Love your Kitchen! Let it be the Center of Holiday Activity
Wouldn’t it be great to know exactly where to find things including muffin tin liners or the turkey baster you know you have? The organizing habit you begin today will get you on track for a future with a neat kitchen. In ‘Organizing for the Holidays’ we talked about how it takes from 2 to 4 weeks to form a habit so if you’ve already started with your hall closets you’re well on the way.
Toss and Clean
What are you storing in your fridge? If the condiments expired before the last election you’re probably hanging on too long; check the dates and toss everything that’s expired. Next, the leftovers, and they too might fall into the ‘expired’ category. A rule of thumb for leftovers is that after 3 days it’s probably safe to toss them. Your fridge should be home to frequently used items like milk, juice, cheeses, and eggs plus condiments like ketchup, mustards, jams, and sauces. The fridge drawers should be used for fresh vegetables, fruits, and meats.

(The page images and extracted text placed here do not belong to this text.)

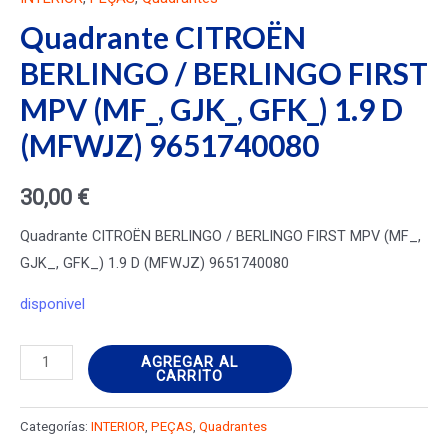
Quadrante CITROËN
BERLINGO / BERLINGO FIRST
MPV (MF_, GJK_, GFK_) 1.9 D
(MFWJZ) 9651740080
30,00
€
Quadrante CITROËN BERLINGO / BERLINGO FIRST MPV (MF_,
GJK_, GFK_) 1.9 D (MFWJZ) 9651740080
disponivel
Quadrante
AGREGAR AL
CARRITO
CITROËN
BERLINGO
Categorías:
INTERIOR
,
PEÇAS
,
Quadrantes
/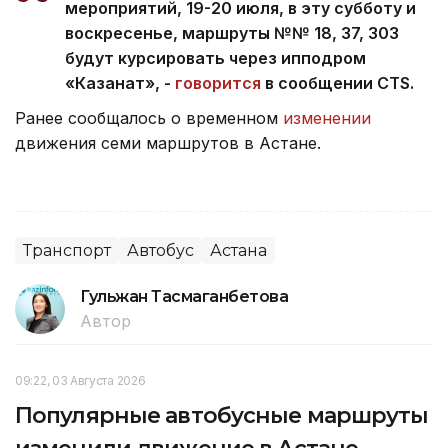
мероприятий, 19-20 июля, в эту субботу и
воскресенье, маршруты №№ 18, 37, 303
будут курсировать через ипподром
«Казанат», -
говорится
в сообщении CTS.
Ранее сообщалось о временном
изменении
движения семи маршрутов в Астане.
Транспорт
Автобус
Астана
Гульжан Тасмаганбетова
Автор
09:22, 03 Августа 2026
Популярные автобусные маршруты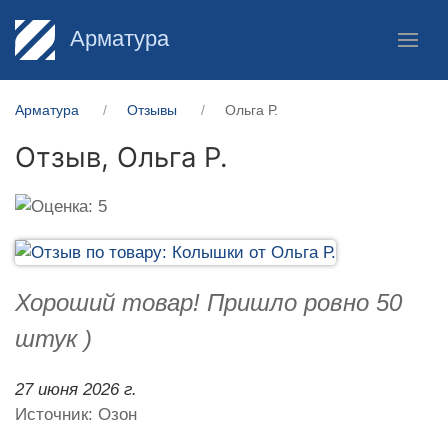
Арматура
Арматура
Отзывы
Ольга Р.
Отзыв,
Ольга Р.
Хороший товар! Пришло ровно 50
штук )
27 июня 2026 г.
Источник: Озон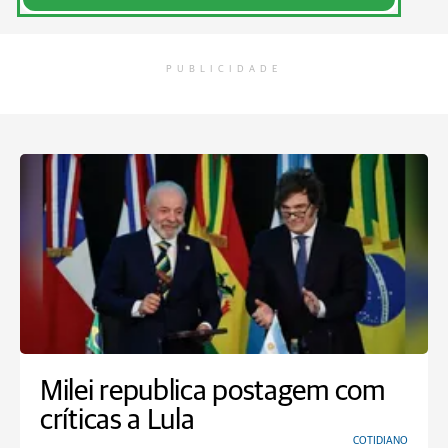
PUBLICIDADE
Milei republica postagem com
críticas a Lula
COTIDIANO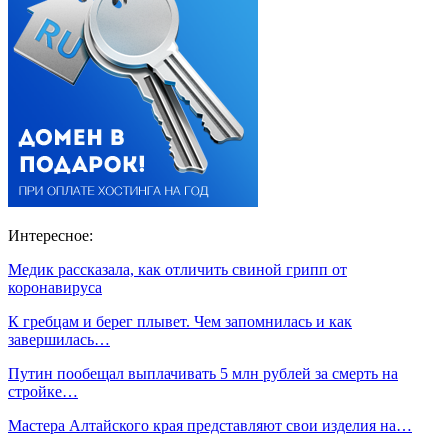
Интересное:
Медик рассказала, как отличить свиной грипп от
коронавируса
К гребцам и берег плывет. Чем запомнилась и как
завершилась…
Путин пообещал выплачивать 5 млн рублей за смерть на
стройке…
Мастера Алтайского края представляют свои изделия на…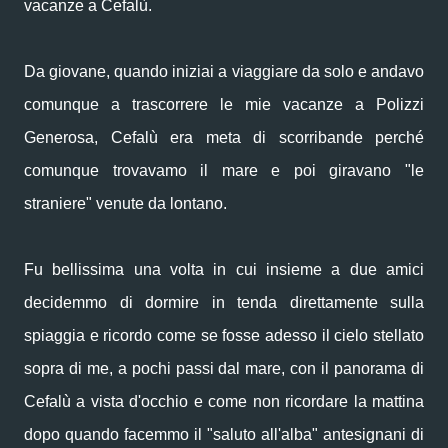
vacanze a Cefalù.
Da giovane, quando iniziai a viaggiare da solo e andavo
comunque a trascorrere le mie vacanze a Polizzi
Generosa, Cefalù era meta di scorribande perché
comunque trovavamo il mare e poi giravano "le
straniere" venute da lontano.
Fu bellissima una volta in cui insieme a due amici
decidemmo di dormire in tenda direttamente sulla
spiaggia e ricordo come se fosse adesso il cielo stellato
sopra di me, a pochi passi dal mare, con il panorama di
Cefalù a vista d'occhio e come non ricordare la mattina
dopo quando facemmo il "saluto all'alba" antesignani di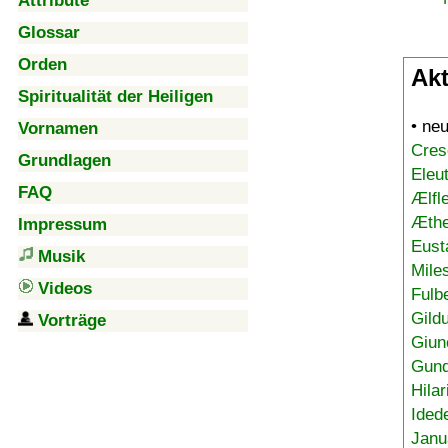
Attribute
Glossar
Orden
Akt
Spiritualität der Heiligen
• ne
Vornamen
Cres
Grundlagen
Eleu
FAQ
Ælfl
Æthe
Impressum
Eust
Musik
Mile
Videos
Fulb
Gild
Vorträge
Giun
Gund
Hilar
Ided
Janu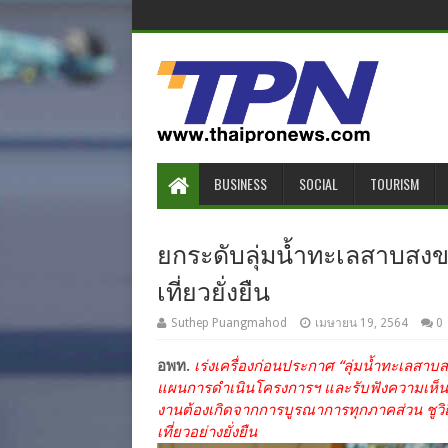
BUSINESS
SOCIAL
TOURISM
ยกระดับลุ่มน้ำทะเลสาบสงขล
เที่ยวยั่งยืน
Suthep Puangmahod
เมษายน 19, 2564
0
อพท.
เร่งเครื่องก่อนประกาศ “ลุ่มน้ำทะเลสาบสงขล
แผนการดำเนินโครงการฯ และรับฟังความเห็นจา
งานต้องเกิดจากการบูรณาการทุกภาคส่วน ชูวิถี
เที่ยวอย่างยั่งยืน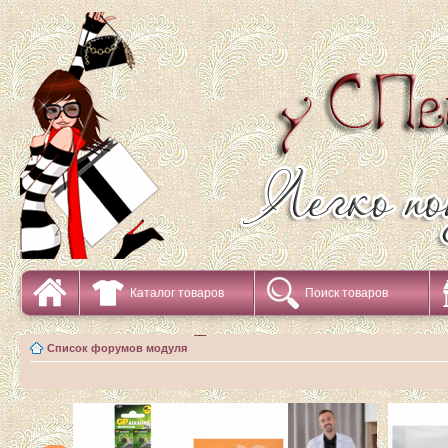
Каталог товаров
Поиск товаров
Список форумов модуля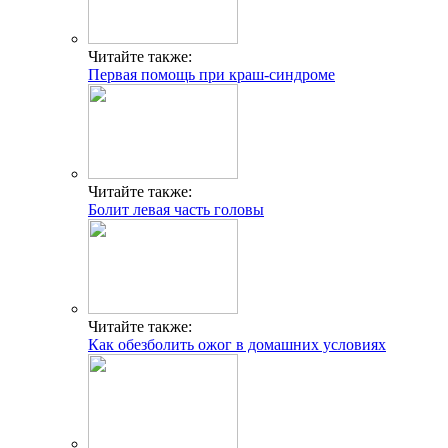
Читайте также:
Первая помощь при краш-синдроме
Читайте также:
Болит левая часть головы
Читайте также:
Как обезболить ожог в домашних условиях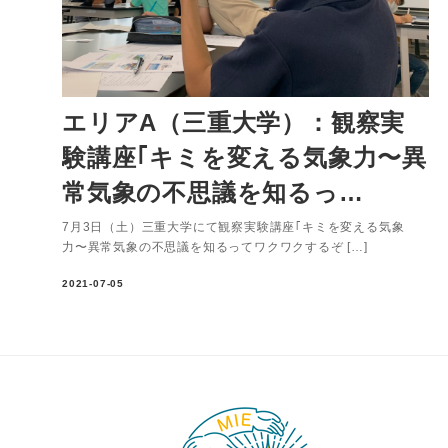
エリアA（三重大学）：観察実
験講座｢キミを変える気象力〜異
常気象の不思議を知るっ…
7月3日（土）三重大学にて観察実験講座｢キミを変える気象
力〜異常気象の不思議を知るってワクワクするぞ […]
2021-07-05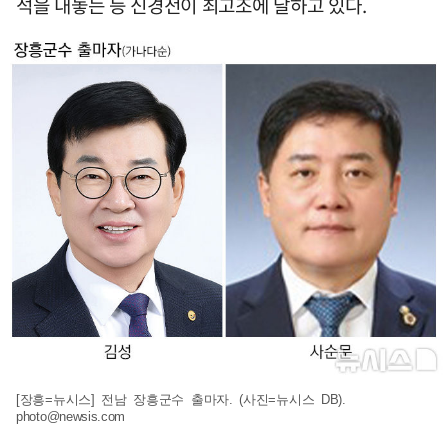
석을 내놓는 등 신경전이 최고조에 달하고 있다.
[장흥=뉴시스] 전남 장흥군수 출마자. (사진=뉴시스 DB).
photo@newsis.com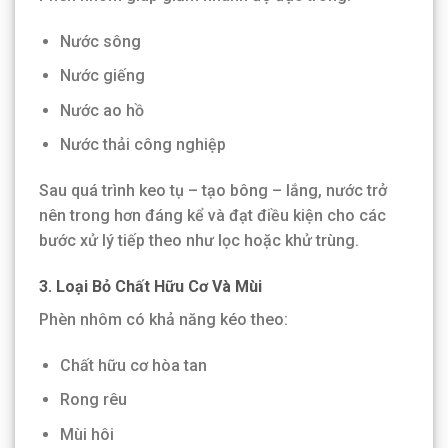
Nước sông
Nước giếng
Nước ao hồ
Nước thải công nghiệp
Sau quá trình keo tụ – tạo bông – lắng, nước trở
nên trong hơn đáng kể và đạt điều kiện cho các
bước xử lý tiếp theo như lọc hoặc khử trùng.
3. Loại Bỏ Chất Hữu Cơ Và Mùi
Phèn nhôm có khả năng kéo theo:
Chất hữu cơ hòa tan
Rong rêu
Mùi hôi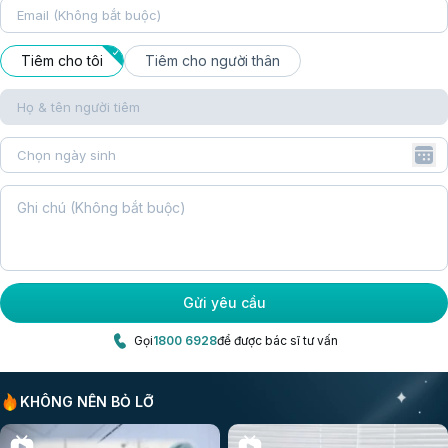
Tiêm cho tôi
Tiêm cho người thân
Gửi yêu cầu
Gọi
1800 6928
để được bác sĩ tư vấn
KHÔNG NÊN BỎ LỠ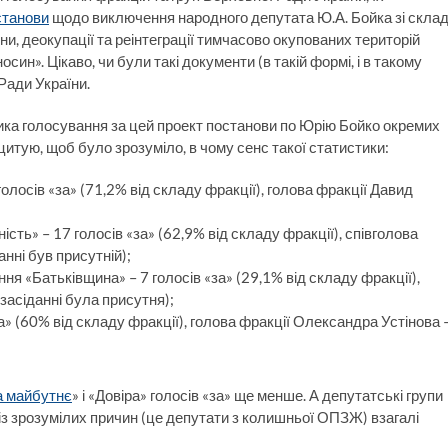
станови
щодо виключення народного депутата Ю.А. Бойка зі скла
и, деокупації та реінтеграції тимчасово окупованих територій
ин». Цікаво, чи були такі документи (в такій формі, і в такому
Ради України.
ика голосування за цей проект постанови по Юрію Бойко окремих
оцитую, щоб було зрозуміло, в чому сенс такої статистики:
олосів «за» (71,2% від складу фракції), голова фракції Давид
сть» – 17 голосів «за» (62,9% від складу фракції), співголова
нні був присутній);
ня «Батьківщина» – 7 голосів «за» (29,1% від складу фракції),
засіданні була присутня);
за» (60% від складу фракції), голова фракції Олександра Устінова 
а майбутнє
» і «Довіра» голосів «за» ще менше. А депутатські групи
 із зрозумілих причин (це депутати з колишньої ОПЗЖ) взагалі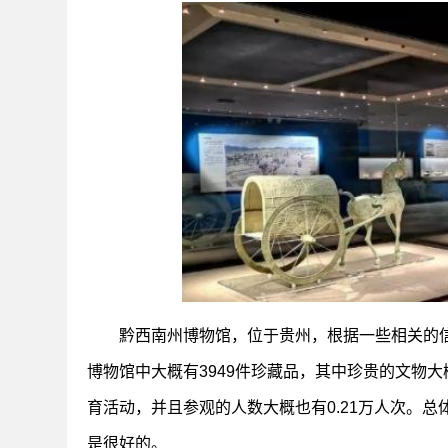
黔西南州博物馆，位于贵州，根据一些相关的
博物馆中大概有3949件珍藏品，其中珍贵的文物大
育活动，并且参观的人数大概也有0.21万人次。
是很好的。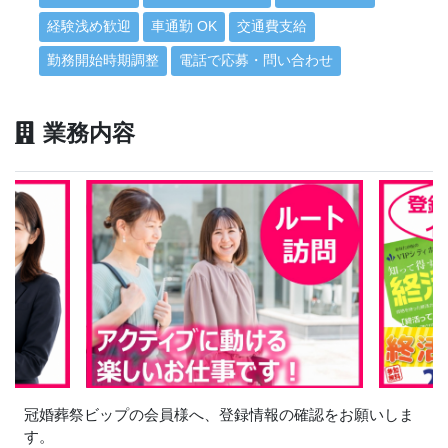
経験浅め歓迎
車通勤 OK
交通費支給
勤務開始時期調整
電話で応募・問い合わせ
業務内容
冠婚葬祭ビップの会員様へ、登録情報の確認をお願いしま
す。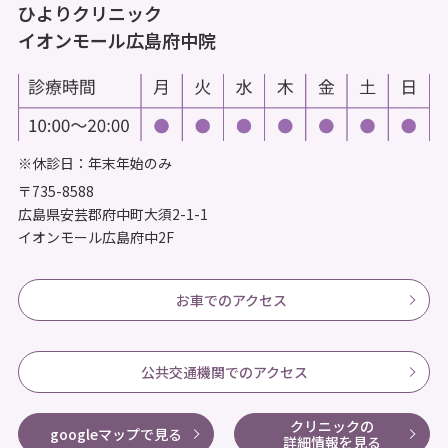
ひよりクリニック
イオンモール広島府中院
※休診日：年末年始のみ
〒735-8588
広島県安芸郡府中町大須2-1-1
イオンモール広島府中2F
お車でのアクセス
公共交通機関でのアクセス
クリニックの
googleマップで見る
詳細情報を見る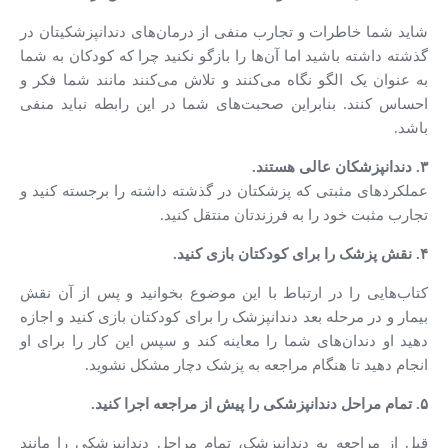
شاید شما خاطرات و تجارب منفی از درمان‌های دندانپزشکیتان در
گذشته داشته باشید اما آن‌ها را بازگو نکنید چرا که کودکان به شما
به عنوان یک الگو نگاه می‌کنند و تلاش می‌کنند مانند شما فکر و
احساس کنند. بنابراین صحبت‌های شما در این رابطه نباید منفی
باشد.
۳. دندانپزشکان عالی هستند.
عملکردهای مثبتی که پزشکتان در گذشته داشته را برجسته کنید و
تجارب مثبت خود را به فرزندتان منتقل کنید.
۴. نقش پزشک را برای کودکتان بازی کنید.
کتاب‌هایی را در ارتباط با این موضوع بخوانید و پس از آن نقش
بیمار و در مرحله‌ بعد دندانپزشک را برای کودکتان بازی کنید و اجازه
دهید او دندان‌های شما را معاینه کند و سپس این کار را برای او
انجام دهید تا هنگام مراجعه به پزشک دچار مشکل نشوید.
۵. تمام مراحل دندانپزشکی را پیش از مراجعه اجرا کنید.
قبل از مراجعه به دندانپزشک، تمام مراحل دندانپزشکی را مانند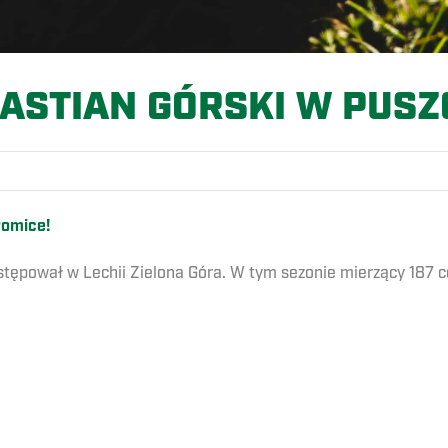
ASTIAN GÓRSKI W PUSZ
łomice!
ystępował w Lechii Zielona Góra. W tym sezonie mierzący 187 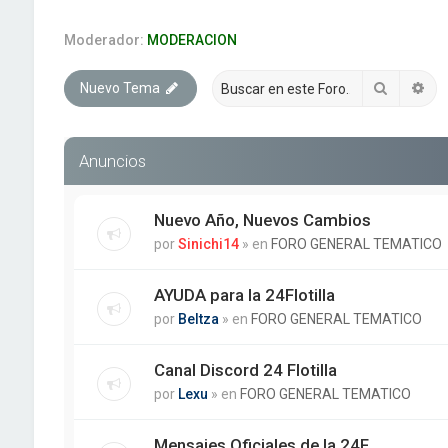
Moderador:
MODERACION
Buscar
Bú
Nuevo Tema
Anuncios
Nuevo Año, Nuevos Cambios
por
Sinichi14
» en
FORO GENERAL TEMATICO
AYUDA para la 24Flotilla
por
Beltza
» en
FORO GENERAL TEMATICO
Canal Discord 24 Flotilla
por
Lexu
» en
FORO GENERAL TEMATICO
Mensajes Oficiales de la 24F.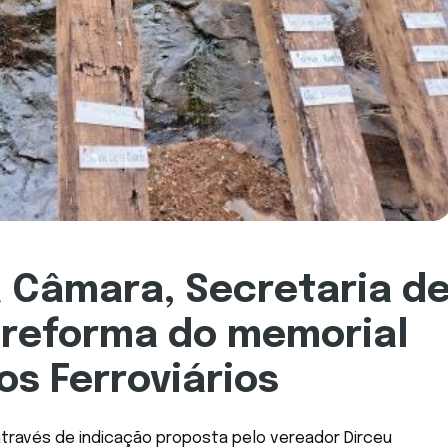
 Câmara, Secretaria d
 reforma do memorial
 Ferroviários
través de indicação proposta pelo vereador Dirceu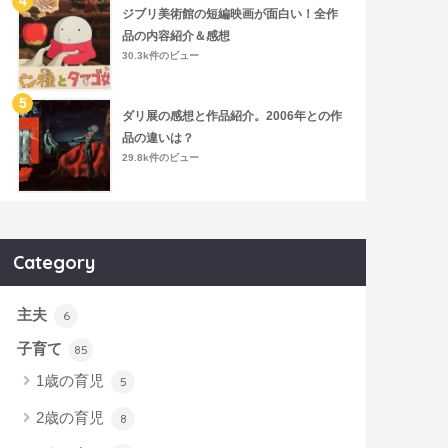
ジブリ美術館の短編映画が面白い！全作
品の内容紹介＆感想
30.3k件のビュー
ダリ展の感想と作品紹介。2006年との作
品の違いは？
29.8k件のビュー
Category
主夫
6
子育て
85
1歳の育児
5
2歳の育児
8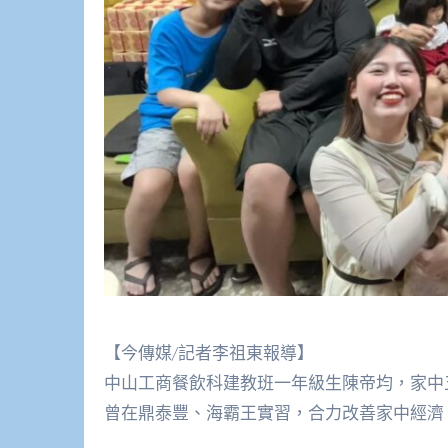
【今傳媒/記者李祖東報導】
中山工商餐飲科建教班一年級生陳帝均，家中
曾在鼎泰豐、海霸王實習，合力改善家中經濟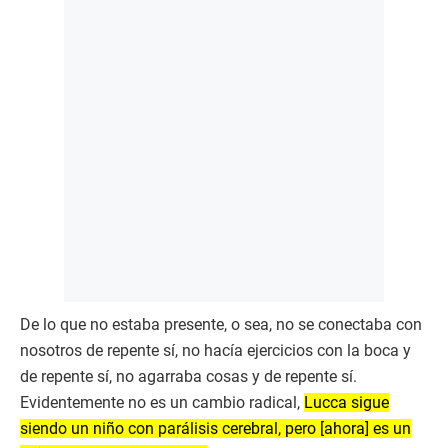
De lo que no estaba presente, o sea, no se conectaba con
nosotros de repente sí, no hacía ejercicios con la boca y
de repente sí, no agarraba cosas y de repente sí.
Evidentemente no es un cambio radical,
Lucca sigue
siendo un niño con parálisis cerebral, pero [ahora] es un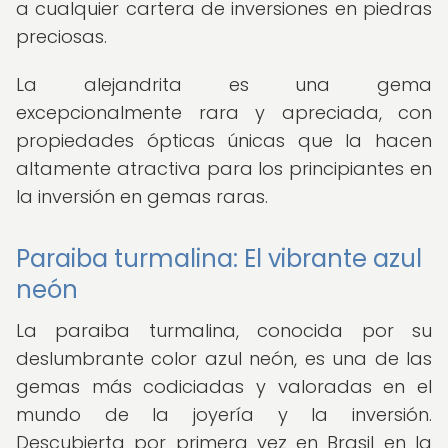
a cualquier cartera de inversiones en piedras
preciosas.
La alejandrita es una gema
excepcionalmente rara y apreciada, con
propiedades ópticas únicas que la hacen
altamente atractiva para los principiantes en
la inversión en gemas raras.
Paraiba turmalina: El vibrante azul
neón
La paraiba turmalina, conocida por su
deslumbrante color azul neón, es una de las
gemas más codiciadas y valoradas en el
mundo de la joyería y la inversión.
Descubierta por primera vez en Brasil en la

Before each grocery shopping trip, take a few minutes to clear out the refrigerator shelves and wash them with warm soapy water; don’t forget the drawers and racks in the door. You’ll thank yourself when you return from the store.
Plan A head and Make a List
The bonuses of shopping with a list are that you’ll save money not buying impulsively and you’ll take fewer trips to the store in the course of a month.
While making your list, plan 5 to 7 days’ worth of meals in advance. For example, think about a typical week and list breakfast items like milk, bread, cereal, eggs, coffee, and sugar. Then list lunch foods like sandwich meats, cheeses, soups, juices, and fruits. For suppers, you’ll need meats and entrees, vegetables and staples such as rice, beans, potatoes, and pasta. Don’t deviate from your list while you’re in the store unless it’s critical; chips and dips may or may not be considered critical.
Pantry and Cupboards
Organizing the pantry and cupboards should follow the same process as the refrigerator and grouping like items together will make them easier to find. Consider using plastic containers for cereals, rice, and dry goods so you can keep track of how much you have. They usually fit on pantry shelves better than the original containers.
You might pick up wire racks from the hardware or department store; they’ll double your storage capacity for canned goods, boxed soups, and puddings and if your pantry is fairly deep you could consider installing slide-out shelves.
Take advantage of storage solutions found at most department stores and stick with the organizing habit you’ve started. You will be amazed at the peace of mind you’ll have when your guests arrive for the holiday!